**Task instructions**
Return the listing in full and exactly, but without a single picture.

━━━━━ Records provided

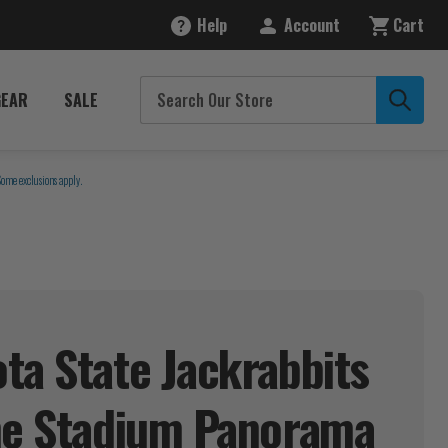
Help
Account
Cart
GEAR
SALE
Some exclusions apply.
ta State Jackrabbits
ne Stadium
Panorama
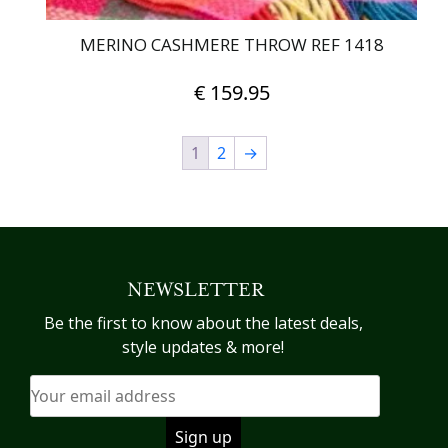
MERINO CASHMERE THROW REF 1418
€
159.95
1
2
→
NEWSLETTER
Be the first to know about the latest deals,
style updates & more!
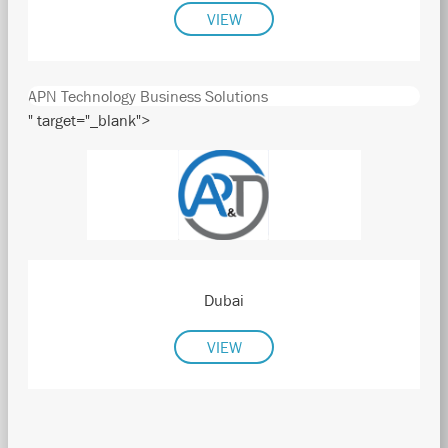
VIEW
APN Technology Business Solutions
" target="_blank">
Dubai
VIEW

━━━━━━━━━━

**Written answer**
Help
Account
Cart
GEAR
SALE
Some exclusions apply.
ta State Jackrabbits
ne Stadium
Panorama
MERINO CASHMERE THROW REF 1418
€
159.95
1
2
→
NEWSLETTER
Be the first to know about the latest deals,
style updates & more!
VIEW
APN Technology Business Solutions
" target="_blank">
Dubai
VIEW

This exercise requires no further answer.